- Extrait fourni:
Les hydrocarbures solides vont avoir tendance à couler, car leur densité est supérieure à celle de l’eau douce. Dans des eaux où le courant est faible, le mouvement et le transport du produit peuvent être minimes.

4.3.6 Introduction aux hydrocarbures et biocarburants non conventionnel

Le pétrole classique est généralement appelé pétrole brut (soit, le pétrole liquide) et s’écoule naturellement ou peut être pompé sans autre traitement ou dilution. Le présent guide pratique traite principalement des pétroles bruts et des produits pétroliers dérivés des pétroles bruts. Le pétrole non classique (ou non conventionnel) est dérivé d’autres sources, tels que le pétrole léger de schiste (p. ex. Bakken) et les sables bitumineux, transportés sous forme de bitume dilué (dilbit). Il est à noter que ce guide pratique classe le dilbit dans les catégories d’hydrocarbures de type moyen-lourd, en fonction de son degré d’altération. Les biocarburants (essence à l’éthanol, biodiesel et huile végétale) sont souvent promus par certaines industries énergétiques et certains gouvernements comme solution de rechange aux carburants pétroliers classiques. Cette section résume brièvement les comportements, le devenir et les techniques d’intervention potentielles pour le pétrole léger de schiste, l’essence à l’éthanol, le biodiesel et l’huile végétale, en soulignant les différences par rapport aux hydrocarbures classiques.

Pétrole léger de schiste

Le pétrole léger de schiste est un type de pétrole brut léger provenant des réservoirs géologiques de pétrole de schiste, généralement par des techniques de fracturation hydraulique. Les pétroles de schiste présentent parfois des concentrations élevées de sulfure d’hydrogène (H2S), ce qui pose des risques importants pour la qualité de l’air au début de l’intervention. Le pétrole de schiste de Bakken était le produit inflammable en cause dans l’incident de Lac-Mégantic, au Québec (2013; section 9.1.6). Dans l’ensemble, les pétroles de Bakken ont tendance à contenir plus de condensat que les pétroles bruts classiques, en raison de l’isolement des poches de pétrole dans la formation de schiste qui sont seulement récemment « fracturées ». La pression de vapeur plus élevée et le point d’ébullition plus bas sont les raisons du risque d’inflammabilité accru du pétrole de schiste de Bakken par rapport aux autres pétroles bruts légers; autrement, les comportements du pétrole léger de schiste lors d’un déversement ne sont pas si différents de ceux d’autres types de pétrole brut léger.

- Tâches à réaliser:
A – Selon l'extrait fourni, dans quelle catégorie d'hydrocarbures le guide pratique range-t-il le dilbit ?
B – En vous appuyant sur l'extrait fourni, expliquez pourquoi le pétrole de schiste de Bakken présente un risque d'inflammabilité plus grand que les autres pétroles bruts légers.

- Extrait de données:
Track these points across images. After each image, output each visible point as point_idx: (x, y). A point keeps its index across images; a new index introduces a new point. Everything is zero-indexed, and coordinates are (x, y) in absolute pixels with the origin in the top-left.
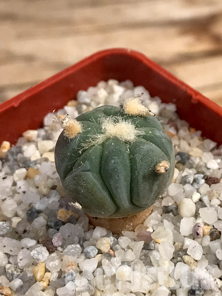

- Réponses par tâche:
A – Le guide le classe dans les hydrocarbures de type moyen-lourd, selon son degré d'altération.

B – Ce risque accru vient de sa pression de vapeur plus élevée et de son point d'ébullition plus bas.